NG23C-06:
Transport map-accelerated Markov chain Monte Carlo for Bayesian parameter inference
Tuesday, 16 December 2014: 2:55 PM
Youssef Marzouk and Matthew Parno, Massachusetts Institute of Technology, Department of Aeronautics and Astronautics, Cambridge, MA, United States
Abstract:
We introduce a new framework for efficient posterior sampling in Bayesian inference, using a combination of optimal transport maps and the Metropolis-Hastings rule. The core idea is to use transport maps to transform typical Metropolis proposal mechanisms (e.g., random walks, Langevin methods, Hessian-preconditioned Langevin methods) into non-Gaussian proposal distributions that can more effectively explore the target density. Our approach adaptively constructs a lower triangular transport map—i.e., a Knothe-Rosenblatt re-arrangement—using information from previous MCMC states, via the solution of an optimization problem.

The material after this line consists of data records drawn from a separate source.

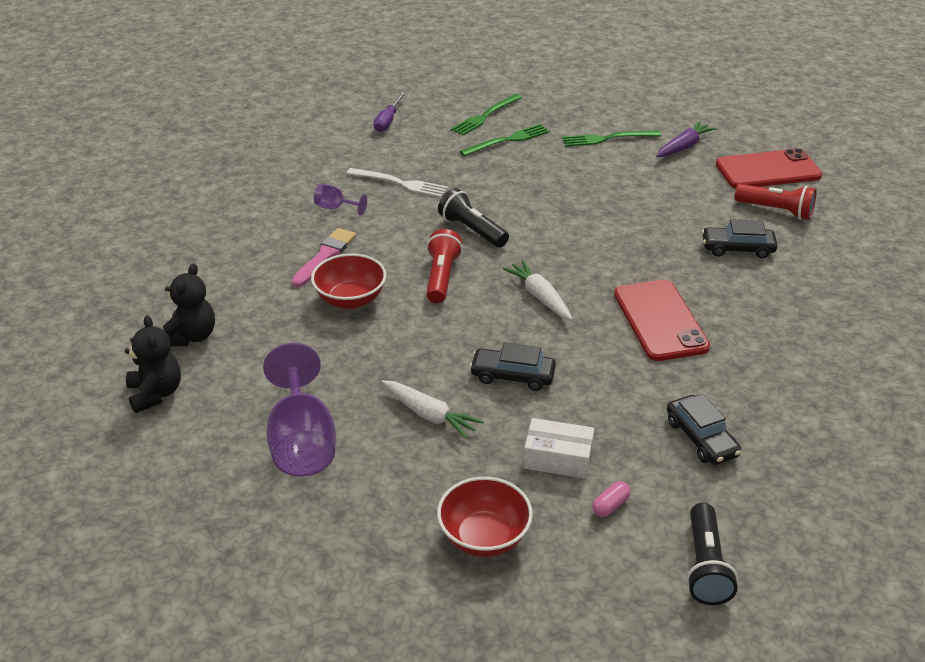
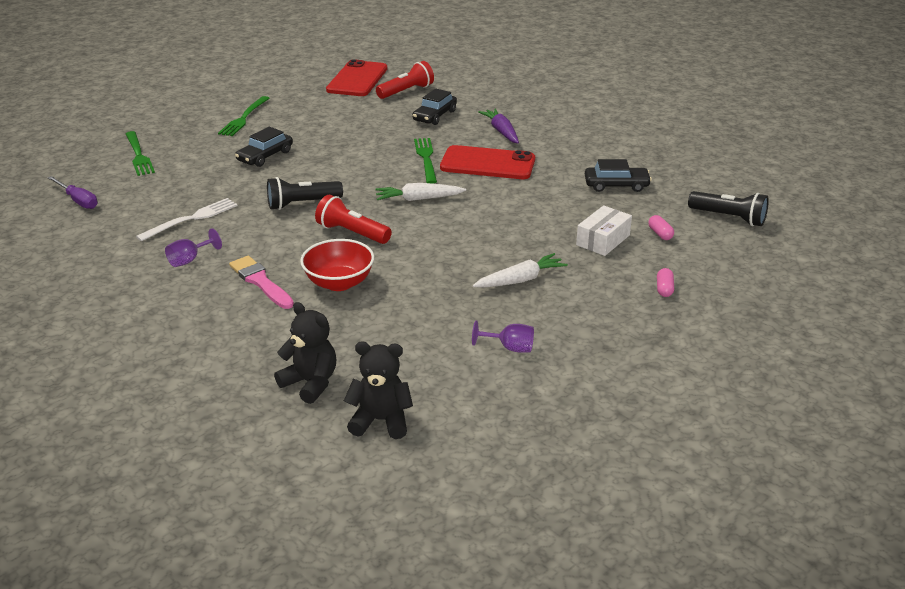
camera: 65 degrees left, 5 degrees down
purple goblet [263,343,336,477] -> purple goblet [472,320,534,353], size x0.46
red bowl [437,477,533,557] -> pink capsule [657,268,674,297]
green fork [460,124,550,156] -> green fork moved to [414,138,437,184]
black car [469,342,556,391] -> black car moved to [235,127,293,167]
purple carrot [656,121,717,157] -> purple carrot moved to [478,108,519,143]

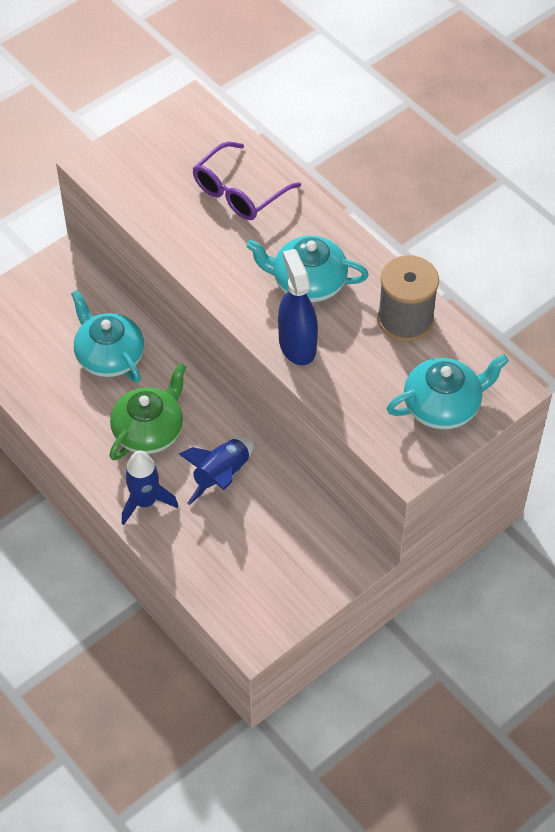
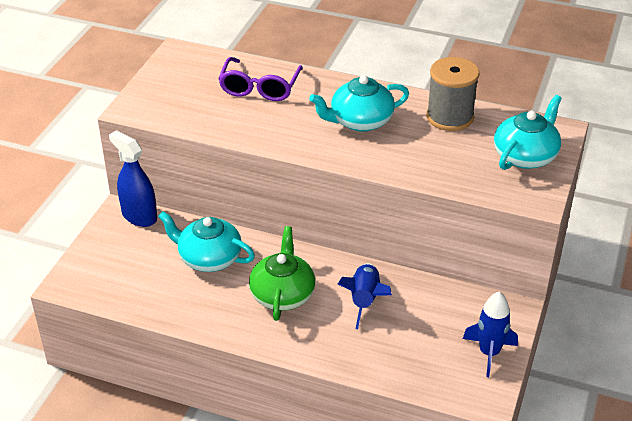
camera: 30 degrees left, 15 degrees down
blue rocket [122,451,178,525] -> blue rocket moved to [463,291,518,377]
blue spray bottle [278,249,318,365] -> blue spray bottle moved to [109,130,157,227]

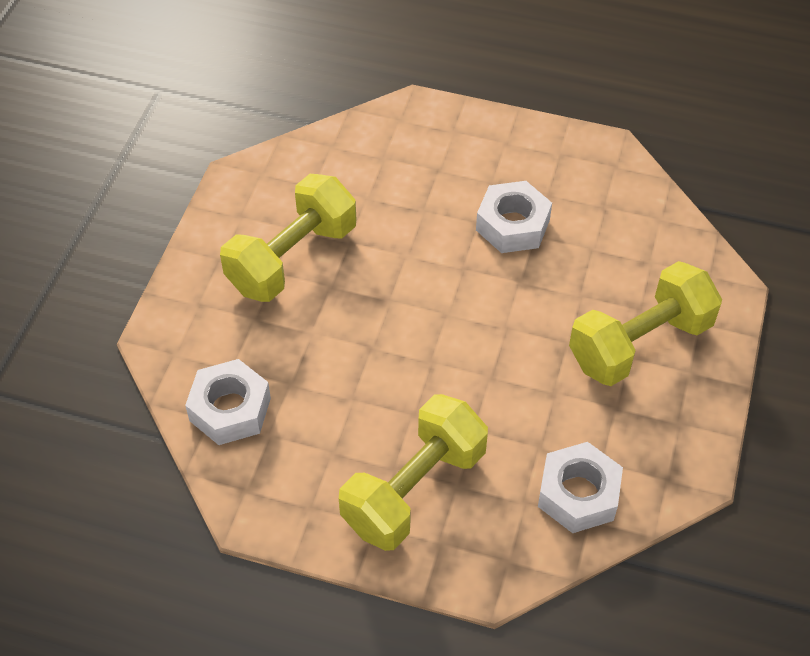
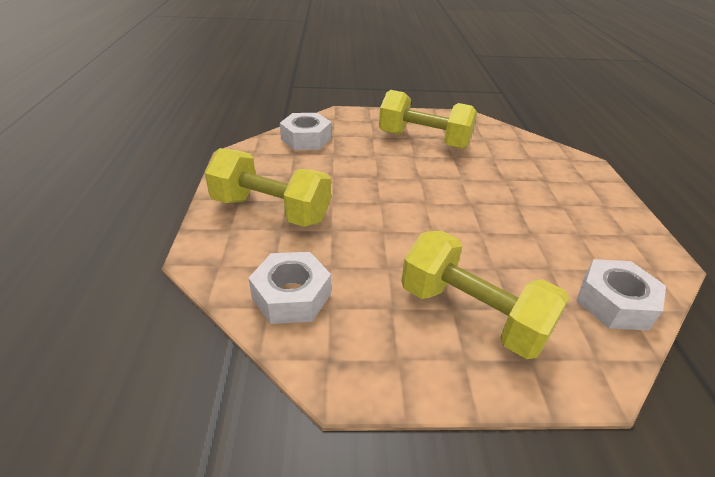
camera: 70 degrees right, 15 degrees down
white nut [476,181,552,253] -> white nut moved to [576,259,666,330]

Crucially, this optimization problem is convex regardless of the form of the target distribution. It is solved efficiently using Newton or quasi-Newton methods, but the formulation is such that these methods require no derivative information from the target probability distribution; the target distribution is instead represented via samples. Sequential updates using the alternating direction method of multipliers enable efficient and parallelizable adaptation of the map even for large numbers of samples. We show that this approach uses inexact or truncated maps to produce an adaptive MCMC algorithm that is ergodic for the exact target distribution. Numerical demonstrations on a range of parameter inference problems involving both ordinary and partial differential equations show multiple order-of-magnitude speedups over standard MCMC techniques, measured by the number of effectively independent samples produced per model evaluation and per unit of wallclock time.